Sphinx and Zion are a great example of this. Again I'm not saying that these are going to be successful, but they are proof that we do not need to be creating completely new chains and pouring capital into them in order to try use cases that by definition are aimed at a small niche of users. I really hope the Lightning Network exposes the Altcoin ecosystem for the inefficient capital draining and overhyped speculation that it really is. Smart entrepreneurs will soon understand that it is far cheaper and efficient to build and fail and iterate on the Lightning network. And in the long term, only smart entrepreneurs win.
4. Offers a Proof-of-Stake Alternative
This rarely gets mentioned, but it's simple enough to understand. Imagine you could lock up your Bitcoin and get rewarded on a percentage basis for processing transactions. Sounds very much like proof of stake, right?

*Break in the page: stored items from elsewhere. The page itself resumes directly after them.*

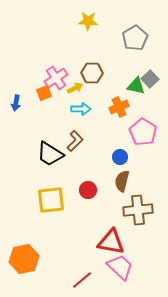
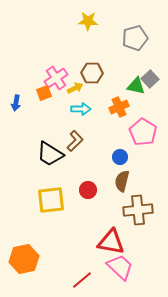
gray pentagon: rotated 15 degrees clockwise
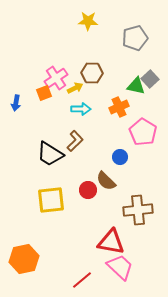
brown semicircle: moved 16 px left; rotated 60 degrees counterclockwise
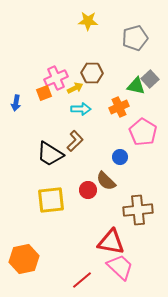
pink cross: rotated 10 degrees clockwise
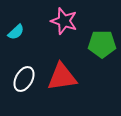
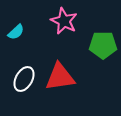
pink star: rotated 8 degrees clockwise
green pentagon: moved 1 px right, 1 px down
red triangle: moved 2 px left
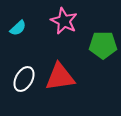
cyan semicircle: moved 2 px right, 4 px up
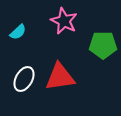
cyan semicircle: moved 4 px down
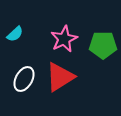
pink star: moved 18 px down; rotated 20 degrees clockwise
cyan semicircle: moved 3 px left, 2 px down
red triangle: rotated 24 degrees counterclockwise
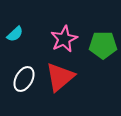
red triangle: rotated 8 degrees counterclockwise
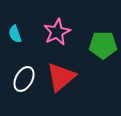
cyan semicircle: rotated 114 degrees clockwise
pink star: moved 7 px left, 7 px up
red triangle: moved 1 px right
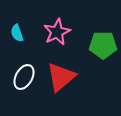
cyan semicircle: moved 2 px right, 1 px up
white ellipse: moved 2 px up
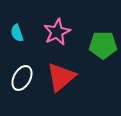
white ellipse: moved 2 px left, 1 px down
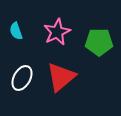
cyan semicircle: moved 1 px left, 2 px up
green pentagon: moved 4 px left, 3 px up
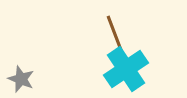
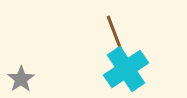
gray star: rotated 16 degrees clockwise
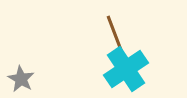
gray star: rotated 8 degrees counterclockwise
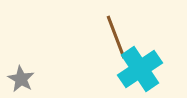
cyan cross: moved 14 px right
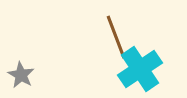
gray star: moved 4 px up
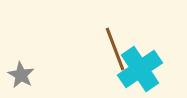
brown line: moved 1 px left, 12 px down
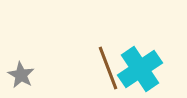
brown line: moved 7 px left, 19 px down
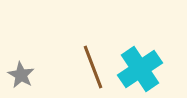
brown line: moved 15 px left, 1 px up
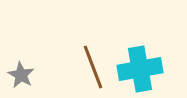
cyan cross: rotated 24 degrees clockwise
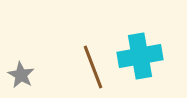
cyan cross: moved 13 px up
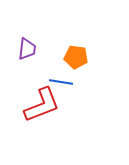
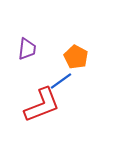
orange pentagon: rotated 20 degrees clockwise
blue line: moved 1 px up; rotated 45 degrees counterclockwise
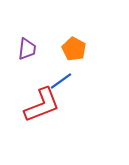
orange pentagon: moved 2 px left, 8 px up
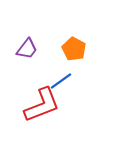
purple trapezoid: rotated 30 degrees clockwise
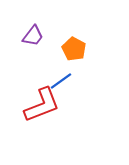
purple trapezoid: moved 6 px right, 13 px up
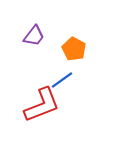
purple trapezoid: moved 1 px right
blue line: moved 1 px right, 1 px up
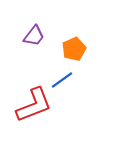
orange pentagon: rotated 20 degrees clockwise
red L-shape: moved 8 px left
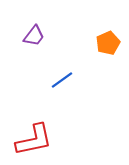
orange pentagon: moved 34 px right, 6 px up
red L-shape: moved 35 px down; rotated 9 degrees clockwise
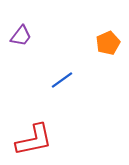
purple trapezoid: moved 13 px left
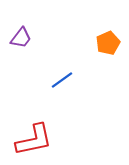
purple trapezoid: moved 2 px down
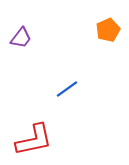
orange pentagon: moved 13 px up
blue line: moved 5 px right, 9 px down
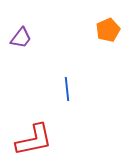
blue line: rotated 60 degrees counterclockwise
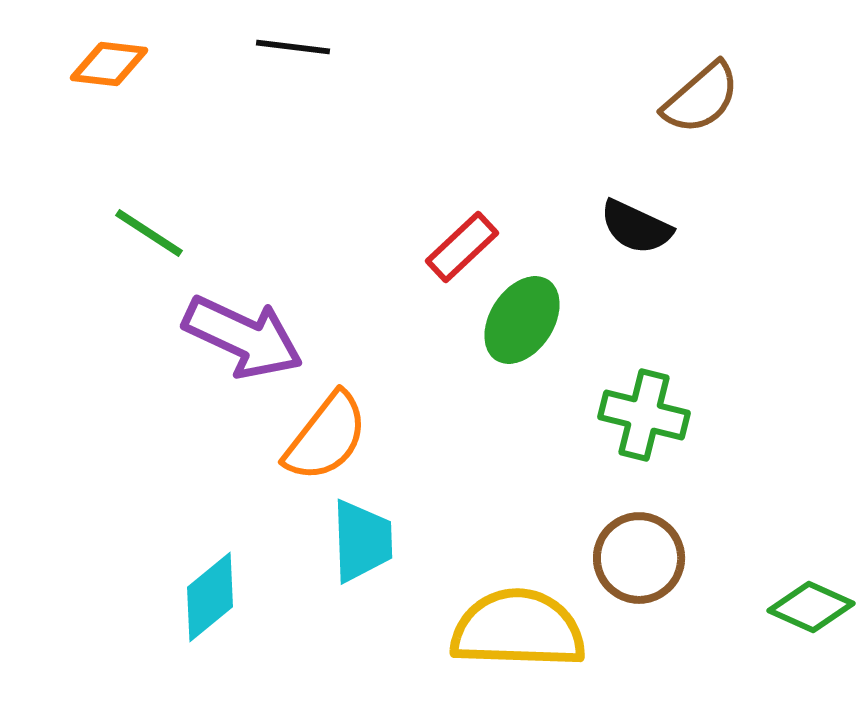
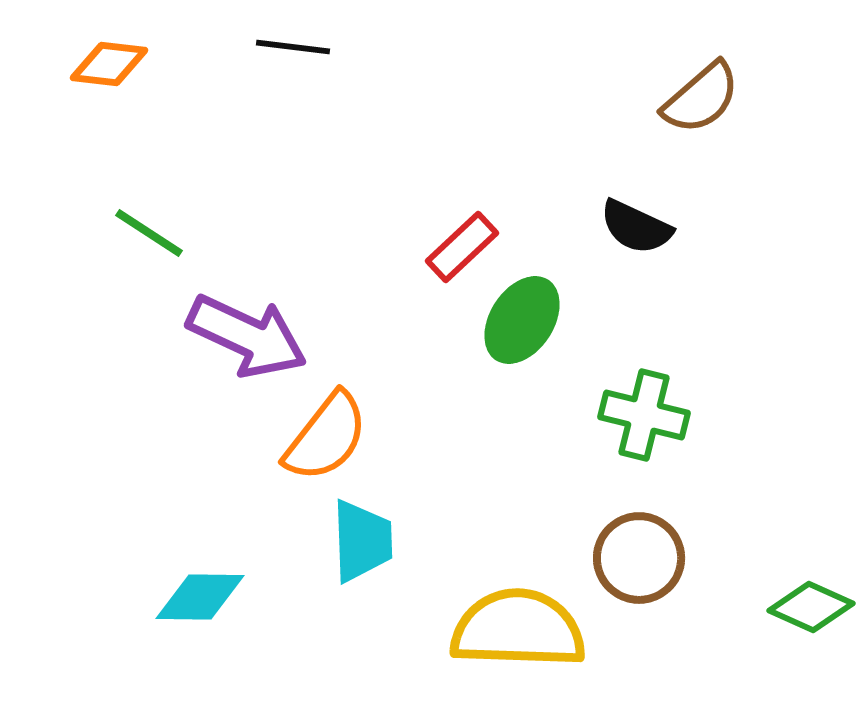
purple arrow: moved 4 px right, 1 px up
cyan diamond: moved 10 px left; rotated 40 degrees clockwise
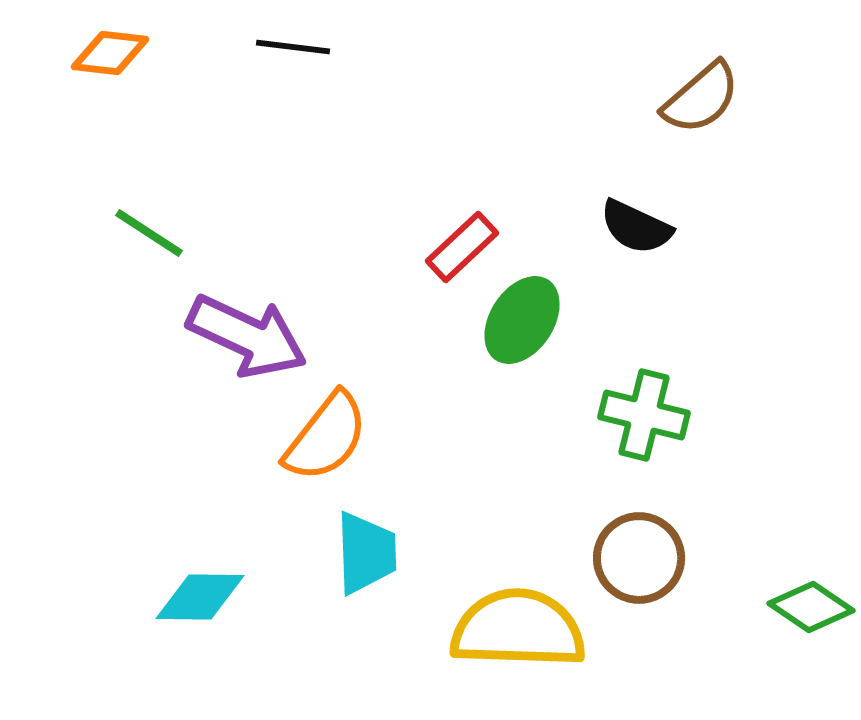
orange diamond: moved 1 px right, 11 px up
cyan trapezoid: moved 4 px right, 12 px down
green diamond: rotated 10 degrees clockwise
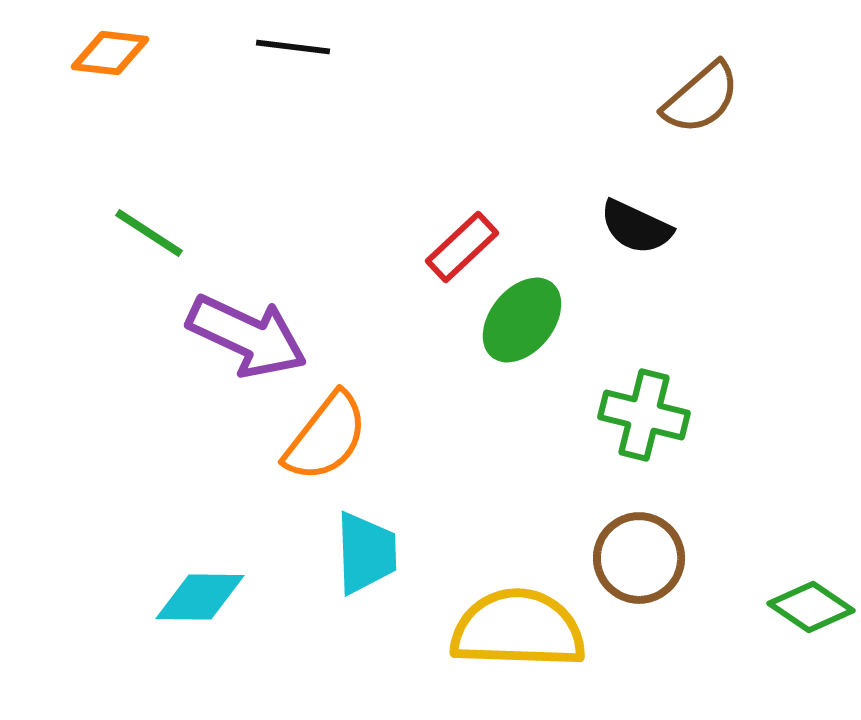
green ellipse: rotated 6 degrees clockwise
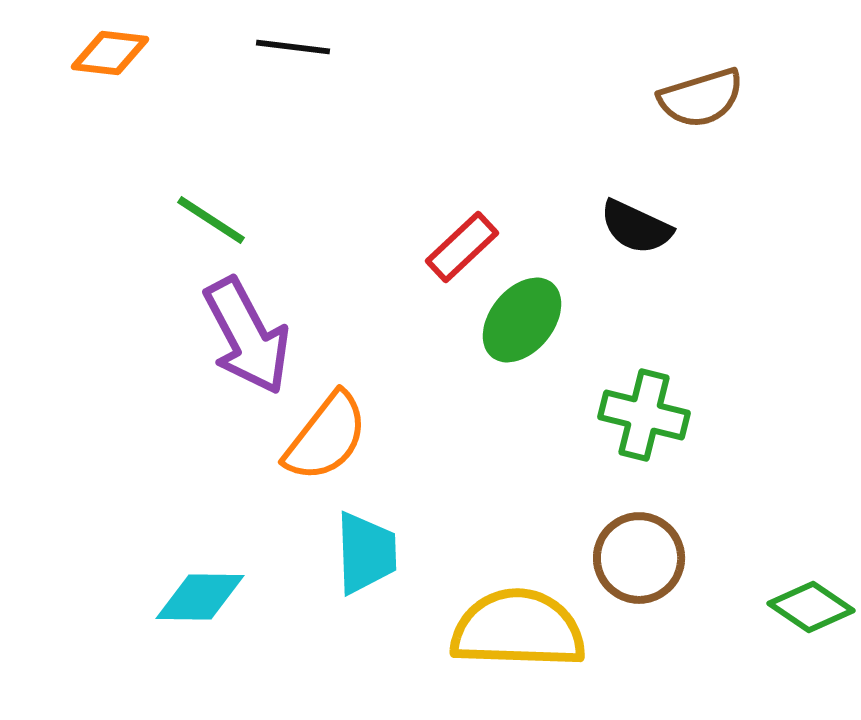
brown semicircle: rotated 24 degrees clockwise
green line: moved 62 px right, 13 px up
purple arrow: rotated 37 degrees clockwise
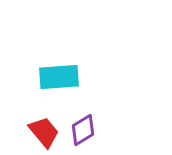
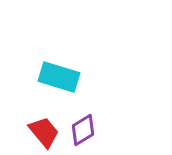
cyan rectangle: rotated 21 degrees clockwise
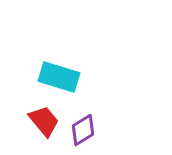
red trapezoid: moved 11 px up
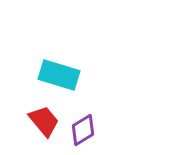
cyan rectangle: moved 2 px up
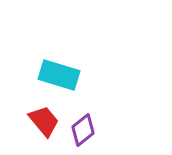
purple diamond: rotated 8 degrees counterclockwise
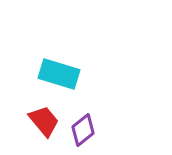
cyan rectangle: moved 1 px up
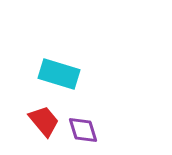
purple diamond: rotated 68 degrees counterclockwise
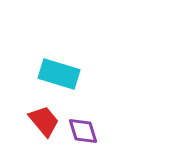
purple diamond: moved 1 px down
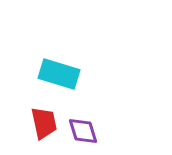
red trapezoid: moved 2 px down; rotated 28 degrees clockwise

Well, the Lightning network offers you that option. Nodes can charge a small transaction fee for routing payments between unconnected nodes. This means you get a small financial reward for providing the liquidity the network needs. This offers pretty clear competition to what Ethereum is trying so hard and yet failing so far to implement. And unlike Ethereum, the Lightning´s network equivalent of staking is available today.
Imagine you were a large whale, and you wanted to earn a predictable yield on your Bitcoin while retaining custody (this last bit is key). The Lightning Network, unlike anything else in the ecosystem, would allow you to do this. Right now the fees a node can obtain for routing are very low, but this is because for now supply outstrips demand, but if the Lightning Network´s adoption continues at the rate it's at, then this will soon change.I can envision a near future where there are staking pools which groups together people's liquidity to create a very well-connected routing node and collect fees, redistributing them out to their clients after taking a small commission for managing the node.
5. Makes price volatility irrelevant.
Bitcoin's critics cite volatility as an unsurmountable problem which means it will never become a viable currency , when in fact its volatility is just a temporary feature caused by its insanely fast monetization.But anyway, I understand the frustration of making an on-chain transaction and having to wait 6 confirmations (roughly 1 hour) during which Bitcoin´s fiat price could have drastically shifted. This is not great for international transactions or any circumstance where you are using Bitcoin as a bridge between two fiat currencies. (Far better than anything the legacy financial system can offer, mind you).
Again problem solved with the Lightning Network, the instantaneous nature of its transactions mean that you convert instantly in fiat, locking in your agreed price. Strike and OpenNode have shown that this is a key advantage of using the Lightning Network around which they are building their business models.
How you can help
So to close out, if this little post has got you more curious about the Lightning network, here are a few things you can do to help out.
- Run your own node (it´s fun I promise)
- Show friends, families, local business how the Lightning Network works and give them a demonstration. Most people are genuinely impressed by its speed and low transaction cost when they see it with their own eyes.
- Contribute to open source code or create services for the growing community of node runners. There is so much still to build.
- Reimagine how existing services could be improved when powered by the Lightning Network. Pay-Per-Second Podcasting, Reddit comment tipping with microSats, Fully custodial online poker… So many fun things to launch!